# DATASET CONTENT
=====

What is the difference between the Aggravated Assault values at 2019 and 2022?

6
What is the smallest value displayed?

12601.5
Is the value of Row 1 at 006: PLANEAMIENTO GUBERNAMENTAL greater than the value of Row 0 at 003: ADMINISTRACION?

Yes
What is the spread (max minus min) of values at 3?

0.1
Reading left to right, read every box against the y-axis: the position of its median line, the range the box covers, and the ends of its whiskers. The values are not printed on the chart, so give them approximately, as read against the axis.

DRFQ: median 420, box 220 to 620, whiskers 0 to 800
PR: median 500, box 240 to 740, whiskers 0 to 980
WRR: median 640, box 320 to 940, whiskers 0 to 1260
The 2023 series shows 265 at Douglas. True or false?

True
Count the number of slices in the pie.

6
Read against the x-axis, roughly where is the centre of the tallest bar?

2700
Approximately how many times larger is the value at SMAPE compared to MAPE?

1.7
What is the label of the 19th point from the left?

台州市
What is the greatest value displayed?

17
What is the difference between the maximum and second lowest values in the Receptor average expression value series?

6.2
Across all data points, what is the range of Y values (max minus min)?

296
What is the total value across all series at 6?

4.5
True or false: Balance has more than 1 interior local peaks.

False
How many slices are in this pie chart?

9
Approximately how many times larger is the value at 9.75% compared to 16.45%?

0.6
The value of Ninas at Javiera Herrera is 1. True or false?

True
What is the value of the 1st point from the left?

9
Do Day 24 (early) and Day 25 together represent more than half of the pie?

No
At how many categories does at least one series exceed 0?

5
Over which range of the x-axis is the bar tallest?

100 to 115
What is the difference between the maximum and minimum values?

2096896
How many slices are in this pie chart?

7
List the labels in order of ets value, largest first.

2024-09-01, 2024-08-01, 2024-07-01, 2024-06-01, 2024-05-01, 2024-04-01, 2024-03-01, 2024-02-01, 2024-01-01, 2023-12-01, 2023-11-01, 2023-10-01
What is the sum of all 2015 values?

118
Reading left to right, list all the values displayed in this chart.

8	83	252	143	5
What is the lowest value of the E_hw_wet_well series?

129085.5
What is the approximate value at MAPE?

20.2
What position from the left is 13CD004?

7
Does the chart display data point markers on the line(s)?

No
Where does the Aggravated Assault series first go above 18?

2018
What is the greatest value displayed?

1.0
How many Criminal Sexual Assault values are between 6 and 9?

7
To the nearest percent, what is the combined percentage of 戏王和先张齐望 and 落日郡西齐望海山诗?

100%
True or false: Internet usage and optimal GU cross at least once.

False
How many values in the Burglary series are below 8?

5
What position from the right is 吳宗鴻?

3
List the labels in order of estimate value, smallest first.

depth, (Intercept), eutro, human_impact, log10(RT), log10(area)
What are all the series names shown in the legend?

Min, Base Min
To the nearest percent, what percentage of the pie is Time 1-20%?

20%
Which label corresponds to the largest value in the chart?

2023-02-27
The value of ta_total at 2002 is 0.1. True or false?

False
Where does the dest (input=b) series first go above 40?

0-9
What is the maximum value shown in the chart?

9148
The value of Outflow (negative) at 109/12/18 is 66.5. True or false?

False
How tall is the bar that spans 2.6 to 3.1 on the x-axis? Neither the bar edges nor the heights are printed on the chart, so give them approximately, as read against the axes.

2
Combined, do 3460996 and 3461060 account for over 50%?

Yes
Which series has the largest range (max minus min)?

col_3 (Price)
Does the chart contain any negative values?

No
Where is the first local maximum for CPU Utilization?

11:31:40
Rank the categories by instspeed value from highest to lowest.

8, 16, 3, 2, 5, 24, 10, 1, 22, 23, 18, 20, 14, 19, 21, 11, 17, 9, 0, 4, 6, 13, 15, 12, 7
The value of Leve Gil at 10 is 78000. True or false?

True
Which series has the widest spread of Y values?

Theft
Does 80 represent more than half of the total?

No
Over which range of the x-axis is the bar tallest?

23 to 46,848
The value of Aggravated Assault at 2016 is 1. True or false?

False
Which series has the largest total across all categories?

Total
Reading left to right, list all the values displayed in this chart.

=====

# WHAT TO PRODUCE
Reproduce all of the material above word for word, line by line.

# RESPONSE
What is the difference between the Aggravated Assault values at 2019 and 2022?

6
What is the smallest value displayed?

12601.5
Is the value of Row 1 at 006: PLANEAMIENTO GUBERNAMENTAL greater than the value of Row 0 at 003: ADMINISTRACION?

Yes
What is the spread (max minus min) of values at 3?

0.1
Reading left to right, read every box against the y-axis: the position of its median line, the range the box covers, and the ends of its whiskers. The values are not printed on the chart, so give them approximately, as read against the axis.

DRFQ: median 420, box 220 to 620, whiskers 0 to 800
PR: median 500, box 240 to 740, whiskers 0 to 980
WRR: median 640, box 320 to 940, whiskers 0 to 1260
The 2023 series shows 265 at Douglas. True or false?

True
Count the number of slices in the pie.

6
Read against the x-axis, roughly where is the centre of the tallest bar?

2700
Approximately how many times larger is the value at SMAPE compared to MAPE?

1.7
What is the label of the 19th point from the left?

台州市
What is the greatest value displayed?

17
What is the difference between the maximum and second lowest values in the Receptor average expression value series?

6.2
Across all data points, what is the range of Y values (max minus min)?

296
What is the total value across all series at 6?

4.5
True or false: Balance has more than 1 interior local peaks.

False
How many slices are in this pie chart?

9
Approximately how many times larger is the value at 9.75% compared to 16.45%?

0.6
The value of Ninas at Javiera Herrera is 1. True or false?

True
What is the value of the 1st point from the left?

9
Do Day 24 (early) and Day 25 together represent more than half of the pie?

No
At how many categories does at least one series exceed 0?

5
Over which range of the x-axis is the bar tallest?

100 to 115
What is the difference between the maximum and minimum values?

2096896
How many slices are in this pie chart?

7
List the labels in order of ets value, largest first.

2024-09-01, 2024-08-01, 2024-07-01, 2024-06-01, 2024-05-01, 2024-04-01, 2024-03-01, 2024-02-01, 2024-01-01, 2023-12-01, 2023-11-01, 2023-10-01
What is the sum of all 2015 values?

118
Reading left to right, list all the values displayed in this chart.

8	83	252	143	5
What is the lowest value of the E_hw_wet_well series?

129085.5
What is the approximate value at MAPE?

20.2
What position from the left is 13CD004?

7
Does the chart display data point markers on the line(s)?

No
Where does the Aggravated Assault series first go above 18?

2018
What is the greatest value displayed?

1.0
How many Criminal Sexual Assault values are between 6 and 9?

7
To the nearest percent, what is the combined percentage of 戏王和先张齐望 and 落日郡西齐望海山诗?

100%
True or false: Internet usage and optimal GU cross at least once.

False
How many values in the Burglary series are below 8?

5
What position from the right is 吳宗鴻?

3
List the labels in order of estimate value, smallest first.

depth, (Intercept), eutro, human_impact, log10(RT), log10(area)
What are all the series names shown in the legend?

Min, Base Min
To the nearest percent, what percentage of the pie is Time 1-20%?

20%
Which label corresponds to the largest value in the chart?

2023-02-27
The value of ta_total at 2002 is 0.1. True or false?

False
Where does the dest (input=b) series first go above 40?

0-9
What is the maximum value shown in the chart?

9148
The value of Outflow (negative) at 109/12/18 is 66.5. True or false?

False
How tall is the bar that spans 2.6 to 3.1 on the x-axis? Neither the bar edges nor the heights are printed on the chart, so give them approximately, as read against the axes.

2
Combined, do 3460996 and 3461060 account for over 50%?

Yes
Which series has the largest range (max minus min)?

col_3 (Price)
Does the chart contain any negative values?

No
Where is the first local maximum for CPU Utilization?

11:31:40
Rank the categories by instspeed value from highest to lowest.

8, 16, 3, 2, 5, 24, 10, 1, 22, 23, 18, 20, 14, 19, 21, 11, 17, 9, 0, 4, 6, 13, 15, 12, 7
The value of Leve Gil at 10 is 78000. True or false?

True
Which series has the widest spread of Y values?

Theft
Does 80 represent more than half of the total?

No
Over which range of the x-axis is the bar tallest?

23 to 46,848
The value of Aggravated Assault at 2016 is 1. True or false?

False
Which series has the largest total across all categories?

Total
Reading left to right, list all the values displayed in this chart.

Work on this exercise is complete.